I'm a complete noob to 1911's so forgive the ignorance of this question. I'm thinking about getting a compact 1911 as a CCW gun. If I do go that route, it will be probably either a Springfield or a Kimber. The question is, what is so special about the compacts that makes them so much more money than other guns? It seems that the average price of a compact is between $750 - $1000 while a decent full size 1911 can be found for $500 or so. Is it like a laptop PC and you're paying a size premium or is there really something different about the compacts (other than size) to justify the price?


----------



## Shipwreck (Jan 26, 2006)

Well, U could buy a cheap compact GI Model.

But, most of the $500 fullsize ones are still just Mil Spec models. I don't personally count the Charles Daily and RIA guns because I'd never buy one :smt082 .

But, most of those small ones have bull barrels, and they take more work to fit properly. Many also have the same bells and whistles of the fullsize guns.
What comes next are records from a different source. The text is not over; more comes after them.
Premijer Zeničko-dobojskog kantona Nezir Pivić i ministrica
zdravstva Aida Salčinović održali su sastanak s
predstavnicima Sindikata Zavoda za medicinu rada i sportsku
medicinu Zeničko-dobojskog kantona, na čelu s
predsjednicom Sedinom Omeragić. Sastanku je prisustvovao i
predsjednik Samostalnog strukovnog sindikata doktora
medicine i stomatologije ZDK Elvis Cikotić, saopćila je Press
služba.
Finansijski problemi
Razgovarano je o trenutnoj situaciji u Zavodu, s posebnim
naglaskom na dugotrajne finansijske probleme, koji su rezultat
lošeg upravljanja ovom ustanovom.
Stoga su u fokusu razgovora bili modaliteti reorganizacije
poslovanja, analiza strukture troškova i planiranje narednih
Also, those smaller 1911s are more likely to have issues, so I guess in general, more work is put into them...


----------



## Todd (Jul 3, 2006)

Shipwreck said:


> But, most of those small ones have bull barrels, and they take more work to fit properly. Many also have the same bells and whistles of the fullsize guns.
> 
> Also, those smaller 1911s are more likely to have issues, so I guess in general, more work is put into them...


Ahhh. :smt115


----------



## Richard (May 8, 2006)

Todd, it is very hard to get a very small 1911 to work well. I do not trust ultra compact 1911s and I will not buy one until I see one with a proven track record. With that said, Commander size, 4.25" barrel, 1911s are reliable and so are my Officer size Colt and Kimber. I am sure the smaller 1911s command a pemium as they are easier to carry/conceal. Regards, Richard


----------